The town picnic that I recall from my childhood no longer happens. The parking lot of this remarkably beautiful place holds about forty cars at best, something that worked fine in 1978, but not so much for the scope of today’s town population. I found myself there yesterday, walking the woods, entire place to myself. Such is your chances if you're among the few who finds forty degrees and rainy a good time for a hike. Solitude is the reward. I was having one of those antsy  “I have to run a few errands” kind of afternoons, and well, the photo up there is my idea of running errands. 
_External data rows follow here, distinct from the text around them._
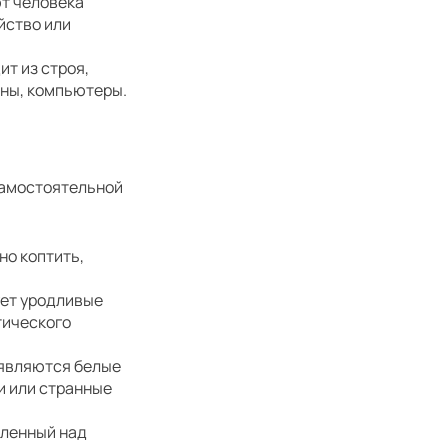
т человека
йство или
ит из строя,
оны, компьютеры.
самостоятельной
но коптить,
ует уродливые
тического
оявляются белые
и или странные
вленный над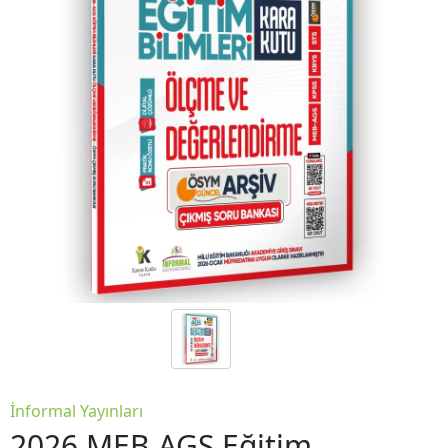
İnformal Yayınları
2026 MEB AGS Eğitim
Not much has changed through the years. The river continues to barrel through bedrock, but to my untrained eye it looks the same as it ever did. Although the forest did grow smaller. Funny how that happens when a seven year old becomes a seventeen year old becomes a twenty-seven year old, and so on. So much of my life has happened here. Camping along the once abandoned train tracks, about a mile into the woods; today the track is refurbished and serves as a much used bike system, which is cool too because it gets people outside and moving. It’s just different. As I did in high school, I still look for that perfect slant of light through the trees or across the water, camera in hand. Today my gratification is instant, there is no darkroom nor the slow anticipatory build as an image reveals itself in a tray of developing solution. Bittersweet. There was a guy named Tom who sold nickel and dime bags out of the back of his van. He loved to read the bible and would often share passages with those who cared to listen. To pass the time, Tom enjoyed foraging through the swap pile at the town dump and always had some new to him lamp or book or knick knack to show off. He’d use these things to decorate his van. It was impressive. Sometimes these items became currency for other goods, always they were to be taken notice of, and admired.  One day we arrived to meet up with friends, as was often the thing to do after school, given the lack of cell phones and all. Do you remember that? Checking in with friends by visiting one of the few designated meet up places, to see who was there and determine what sort of riffraff could be caused before dinner? (Kidding. I was a lot of things, but a rouser of riffraff was not one of them. At least in my mind.) On this day, Tom’s van was parked in the shady spot he loved, but it stood locked and empty. He was nowhere to be found. As it turned out, the cops had caught on to his little cottage industry, and I’m not talking about the swap shop of dump treasures. Busted. As far as I know, nobody ever did see Tom again. In the weeks that followed, I remember people missing his kindness and good nature, but nobody said a word about the absence of dime bags. 

This place and I, we go way back. The stories here are endless.  

See what happens when you "run errands?" A full-on trip down memory lane, when all you were in search of was a breath of fresh air. Perhaps they are one in the same.